─── TEXTO APRESENTADO

Resposta rápida
Depende do tipo de dano. No Tema 210, o STF decidiu que os tratados internacionais que limitam a responsabilidade das transportadoras aéreas, como as Convenções de Varsóvia e Montreal, prevalecem sobre o CDC no transporte internacional. Esse limite, porém, não se aplica aos danos extrapatrimoniais, como o dano moral.
A prevalência das convenções internacionais
Com base no art. 178 da Constituição, o STF definiu que as normas e tratados internacionais limitadores da responsabilidade das transportadoras aéreas de passageiros têm prevalência sobre o Código de Defesa do Consumidor. Na prática, os tetos indenizatórios previstos nas Convenções de Varsóvia e Montreal se aplicam ao transporte aéreo internacional.
Isso significa que, para os danos materiais alcançados por essas convenções, a indenização pode ficar sujeita aos limites dos tratados, em vez da reparação integral que o CDC asseguraria.
A exceção dos danos extrapatrimoniais
A própria tese, na redação ajustada em embargos de declaração, ressalva que o entendimento não se aplica aos danos extrapatrimoniais. Ou seja, o dano moral decorrente do atraso de voo internacional não está sujeito aos tetos das convenções.
Assim, o passageiro pode ter a indenização por danos materiais limitada pelos tratados, enquanto o dano moral é fixado pelos critérios usuais, sem o teto convencional. O valor concreto de cada reparação continua sendo examinado caso a caso pelos tribunais.

──────
─── TRECHOS DAS LINHAS

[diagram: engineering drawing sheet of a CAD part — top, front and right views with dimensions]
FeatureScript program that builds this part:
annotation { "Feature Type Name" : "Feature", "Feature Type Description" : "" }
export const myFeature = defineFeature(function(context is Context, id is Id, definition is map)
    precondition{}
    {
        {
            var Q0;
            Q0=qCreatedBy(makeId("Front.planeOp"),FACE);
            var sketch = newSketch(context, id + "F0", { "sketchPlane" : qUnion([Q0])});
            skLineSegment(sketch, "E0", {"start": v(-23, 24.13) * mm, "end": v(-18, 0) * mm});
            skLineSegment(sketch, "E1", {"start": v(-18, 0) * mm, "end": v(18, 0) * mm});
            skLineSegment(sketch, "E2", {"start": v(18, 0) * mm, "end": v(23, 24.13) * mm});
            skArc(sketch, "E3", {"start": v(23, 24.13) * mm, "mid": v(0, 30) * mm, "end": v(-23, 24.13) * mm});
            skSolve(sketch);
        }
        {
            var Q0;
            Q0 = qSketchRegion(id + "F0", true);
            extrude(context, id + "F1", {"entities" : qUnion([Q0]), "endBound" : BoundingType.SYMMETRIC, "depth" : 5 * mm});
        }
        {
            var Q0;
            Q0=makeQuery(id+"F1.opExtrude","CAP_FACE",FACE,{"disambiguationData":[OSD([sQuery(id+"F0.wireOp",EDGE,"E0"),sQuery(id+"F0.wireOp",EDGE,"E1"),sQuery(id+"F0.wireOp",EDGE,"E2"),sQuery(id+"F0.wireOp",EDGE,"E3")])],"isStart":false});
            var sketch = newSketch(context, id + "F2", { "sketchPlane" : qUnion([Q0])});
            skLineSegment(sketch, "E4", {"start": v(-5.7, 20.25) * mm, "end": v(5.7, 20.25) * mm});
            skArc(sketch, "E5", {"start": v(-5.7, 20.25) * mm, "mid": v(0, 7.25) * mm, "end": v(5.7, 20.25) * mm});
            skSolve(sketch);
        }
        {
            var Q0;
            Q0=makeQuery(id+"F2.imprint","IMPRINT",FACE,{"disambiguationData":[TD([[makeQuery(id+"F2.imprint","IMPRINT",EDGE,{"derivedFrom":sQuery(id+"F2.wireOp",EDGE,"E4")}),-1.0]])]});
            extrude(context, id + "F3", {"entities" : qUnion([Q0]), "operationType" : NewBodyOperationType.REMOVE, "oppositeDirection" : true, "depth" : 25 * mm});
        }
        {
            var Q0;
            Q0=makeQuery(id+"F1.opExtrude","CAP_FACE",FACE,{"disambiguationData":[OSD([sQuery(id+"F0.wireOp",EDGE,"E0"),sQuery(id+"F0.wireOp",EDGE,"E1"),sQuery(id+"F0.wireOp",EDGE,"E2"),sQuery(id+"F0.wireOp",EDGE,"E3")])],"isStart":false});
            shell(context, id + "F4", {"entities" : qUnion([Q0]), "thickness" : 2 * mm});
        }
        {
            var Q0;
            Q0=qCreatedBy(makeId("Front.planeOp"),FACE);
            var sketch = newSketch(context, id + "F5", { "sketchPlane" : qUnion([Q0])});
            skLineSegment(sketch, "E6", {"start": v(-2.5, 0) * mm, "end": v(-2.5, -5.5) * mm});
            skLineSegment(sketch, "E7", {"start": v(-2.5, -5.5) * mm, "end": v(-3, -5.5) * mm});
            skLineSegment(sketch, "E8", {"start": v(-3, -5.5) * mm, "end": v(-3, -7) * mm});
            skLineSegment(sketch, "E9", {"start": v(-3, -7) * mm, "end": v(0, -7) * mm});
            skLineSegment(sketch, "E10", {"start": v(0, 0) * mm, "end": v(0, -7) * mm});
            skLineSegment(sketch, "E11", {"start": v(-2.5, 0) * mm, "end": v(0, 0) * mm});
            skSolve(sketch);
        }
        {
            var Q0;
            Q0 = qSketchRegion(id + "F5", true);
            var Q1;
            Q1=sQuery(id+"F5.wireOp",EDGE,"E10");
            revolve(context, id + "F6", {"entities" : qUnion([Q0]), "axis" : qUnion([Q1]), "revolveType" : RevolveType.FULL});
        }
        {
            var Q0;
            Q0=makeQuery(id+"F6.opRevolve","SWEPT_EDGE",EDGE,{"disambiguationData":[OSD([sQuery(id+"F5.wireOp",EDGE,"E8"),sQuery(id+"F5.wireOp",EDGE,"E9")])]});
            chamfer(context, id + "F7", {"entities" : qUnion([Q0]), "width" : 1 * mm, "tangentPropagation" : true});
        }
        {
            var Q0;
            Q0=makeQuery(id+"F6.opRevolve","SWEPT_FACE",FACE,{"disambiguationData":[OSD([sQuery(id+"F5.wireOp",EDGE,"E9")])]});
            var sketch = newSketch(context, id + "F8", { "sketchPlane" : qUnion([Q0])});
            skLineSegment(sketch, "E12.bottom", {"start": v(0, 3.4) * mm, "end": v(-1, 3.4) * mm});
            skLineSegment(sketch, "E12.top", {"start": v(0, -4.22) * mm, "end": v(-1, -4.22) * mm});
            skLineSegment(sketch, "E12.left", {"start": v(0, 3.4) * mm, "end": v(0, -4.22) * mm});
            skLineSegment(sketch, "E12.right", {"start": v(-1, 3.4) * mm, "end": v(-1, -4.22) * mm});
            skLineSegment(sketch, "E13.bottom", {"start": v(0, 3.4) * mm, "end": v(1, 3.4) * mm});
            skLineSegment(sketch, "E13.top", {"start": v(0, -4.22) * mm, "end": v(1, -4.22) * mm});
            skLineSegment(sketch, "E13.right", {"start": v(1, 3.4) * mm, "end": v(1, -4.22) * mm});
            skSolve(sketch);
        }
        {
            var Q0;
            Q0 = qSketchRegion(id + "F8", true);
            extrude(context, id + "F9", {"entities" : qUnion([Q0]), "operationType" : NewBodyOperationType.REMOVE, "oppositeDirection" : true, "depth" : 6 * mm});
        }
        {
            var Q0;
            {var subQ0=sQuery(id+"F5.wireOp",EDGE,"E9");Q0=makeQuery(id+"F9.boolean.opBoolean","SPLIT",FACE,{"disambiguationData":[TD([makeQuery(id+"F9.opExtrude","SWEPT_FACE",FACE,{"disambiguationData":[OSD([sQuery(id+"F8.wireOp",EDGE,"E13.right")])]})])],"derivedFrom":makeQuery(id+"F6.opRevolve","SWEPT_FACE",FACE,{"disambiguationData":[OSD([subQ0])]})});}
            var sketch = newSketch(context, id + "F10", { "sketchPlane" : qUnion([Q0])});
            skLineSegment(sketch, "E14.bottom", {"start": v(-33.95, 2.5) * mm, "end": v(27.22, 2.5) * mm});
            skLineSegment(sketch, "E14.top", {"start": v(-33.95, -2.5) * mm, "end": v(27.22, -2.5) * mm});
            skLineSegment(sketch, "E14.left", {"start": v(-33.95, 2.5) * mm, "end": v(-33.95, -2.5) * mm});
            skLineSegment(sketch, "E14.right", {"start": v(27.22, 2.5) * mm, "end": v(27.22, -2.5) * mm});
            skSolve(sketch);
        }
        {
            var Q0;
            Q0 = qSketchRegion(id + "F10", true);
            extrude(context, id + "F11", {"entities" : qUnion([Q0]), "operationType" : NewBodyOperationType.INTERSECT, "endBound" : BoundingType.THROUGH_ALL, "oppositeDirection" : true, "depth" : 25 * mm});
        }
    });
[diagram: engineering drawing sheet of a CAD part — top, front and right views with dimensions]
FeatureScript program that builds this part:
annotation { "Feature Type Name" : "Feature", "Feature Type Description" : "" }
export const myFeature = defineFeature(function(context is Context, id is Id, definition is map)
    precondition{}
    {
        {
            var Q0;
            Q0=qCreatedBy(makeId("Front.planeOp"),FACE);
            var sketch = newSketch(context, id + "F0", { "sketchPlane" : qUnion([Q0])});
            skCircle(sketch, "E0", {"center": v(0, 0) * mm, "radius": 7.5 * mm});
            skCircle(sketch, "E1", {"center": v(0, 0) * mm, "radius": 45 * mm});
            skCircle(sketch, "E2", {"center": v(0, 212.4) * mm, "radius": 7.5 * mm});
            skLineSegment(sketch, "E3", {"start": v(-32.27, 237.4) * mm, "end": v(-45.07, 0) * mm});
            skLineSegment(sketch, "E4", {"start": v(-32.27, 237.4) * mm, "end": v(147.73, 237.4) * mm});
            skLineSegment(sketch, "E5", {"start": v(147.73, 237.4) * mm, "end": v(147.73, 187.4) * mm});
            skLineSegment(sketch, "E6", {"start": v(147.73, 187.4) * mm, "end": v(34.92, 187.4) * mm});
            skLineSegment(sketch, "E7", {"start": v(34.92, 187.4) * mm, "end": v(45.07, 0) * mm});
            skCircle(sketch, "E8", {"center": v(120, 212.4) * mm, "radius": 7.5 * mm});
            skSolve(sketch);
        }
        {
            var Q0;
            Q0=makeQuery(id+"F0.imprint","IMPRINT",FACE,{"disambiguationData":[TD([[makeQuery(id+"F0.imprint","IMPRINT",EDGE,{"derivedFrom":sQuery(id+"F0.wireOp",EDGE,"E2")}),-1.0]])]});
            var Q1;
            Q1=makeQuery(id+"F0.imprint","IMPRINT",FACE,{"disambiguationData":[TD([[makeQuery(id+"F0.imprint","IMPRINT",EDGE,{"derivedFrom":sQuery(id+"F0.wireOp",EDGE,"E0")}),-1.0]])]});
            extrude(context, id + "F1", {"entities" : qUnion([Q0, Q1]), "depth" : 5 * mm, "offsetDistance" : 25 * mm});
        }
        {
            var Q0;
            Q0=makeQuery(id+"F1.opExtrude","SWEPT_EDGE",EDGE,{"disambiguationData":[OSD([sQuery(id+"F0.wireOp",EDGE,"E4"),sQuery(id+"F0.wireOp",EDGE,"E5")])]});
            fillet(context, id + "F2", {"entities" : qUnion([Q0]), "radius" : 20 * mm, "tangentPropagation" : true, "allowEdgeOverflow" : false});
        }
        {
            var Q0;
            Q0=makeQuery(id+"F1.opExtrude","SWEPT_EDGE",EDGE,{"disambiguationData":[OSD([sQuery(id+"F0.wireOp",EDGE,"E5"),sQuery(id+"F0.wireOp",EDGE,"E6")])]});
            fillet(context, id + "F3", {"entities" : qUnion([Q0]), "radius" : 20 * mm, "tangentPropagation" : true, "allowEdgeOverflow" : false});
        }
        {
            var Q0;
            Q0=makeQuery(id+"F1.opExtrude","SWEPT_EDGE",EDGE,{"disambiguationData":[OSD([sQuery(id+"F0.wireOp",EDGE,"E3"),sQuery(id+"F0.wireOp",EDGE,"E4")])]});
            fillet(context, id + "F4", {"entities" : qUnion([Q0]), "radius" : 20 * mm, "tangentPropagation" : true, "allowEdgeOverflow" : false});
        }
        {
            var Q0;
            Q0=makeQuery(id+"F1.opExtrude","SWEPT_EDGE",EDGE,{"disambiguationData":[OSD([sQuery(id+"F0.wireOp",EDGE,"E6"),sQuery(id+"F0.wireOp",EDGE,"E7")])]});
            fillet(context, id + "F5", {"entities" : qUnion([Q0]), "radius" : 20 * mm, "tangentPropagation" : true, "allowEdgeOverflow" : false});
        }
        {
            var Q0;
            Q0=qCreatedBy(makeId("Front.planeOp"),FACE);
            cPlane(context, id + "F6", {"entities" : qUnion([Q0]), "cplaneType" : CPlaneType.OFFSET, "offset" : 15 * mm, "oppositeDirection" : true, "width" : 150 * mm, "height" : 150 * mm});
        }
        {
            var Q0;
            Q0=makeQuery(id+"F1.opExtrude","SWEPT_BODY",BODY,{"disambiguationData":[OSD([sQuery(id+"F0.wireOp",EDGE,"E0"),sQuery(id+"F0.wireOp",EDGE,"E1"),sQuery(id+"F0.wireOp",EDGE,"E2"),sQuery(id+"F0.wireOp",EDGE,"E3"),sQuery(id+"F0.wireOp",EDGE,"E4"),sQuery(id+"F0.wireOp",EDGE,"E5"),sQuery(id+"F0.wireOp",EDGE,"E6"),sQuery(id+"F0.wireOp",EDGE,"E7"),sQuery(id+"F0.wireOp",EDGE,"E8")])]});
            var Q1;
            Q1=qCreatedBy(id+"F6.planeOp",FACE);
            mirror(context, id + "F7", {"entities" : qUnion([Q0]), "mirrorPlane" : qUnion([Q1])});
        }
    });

──────

EXERCÍCIOS>
[1] Segundo o texto apresentado, por que o dano moral decorrente de atraso de voo internacional não fica sujeito aos tetos das Convenções de Varsóvia e Montreal? Responda em uma a três frases.
[2] Reproduza o trecho do texto apresentado que vai de "Resposta rápida" até "transporte aéreo internacional.", incluindo essas palavras.

RESPOSTAS>
[1] A própria tese do Tema 210, na redação ajustada em embargos de declaração, ressalva que o entendimento não se aplica aos danos extrapatrimoniais. O dano moral é um desses danos, por isso fica fora dos tetos das convenções.

[2]
Resposta rápida
Depende do tipo de dano. No Tema 210, o STF decidiu que os tratados internacionais que limitam a responsabilidade das transportadoras aéreas, como as Convenções de Varsóvia e Montreal, prevalecem sobre o CDC no transporte internacional. Esse limite, porém, não se aplica aos danos extrapatrimoniais, como o dano moral.
A prevalência das convenções internacionais
Com base no art. 178 da Constituição, o STF definiu que as normas e tratados internacionais limitadores da responsabilidade das transportadoras aéreas de passageiros têm prevalência sobre o Código de Defesa do Consumidor. Na prática, os tetos indenizatórios previstos nas Convenções de Varsóvia e Montreal se aplicam ao transporte aéreo internacional.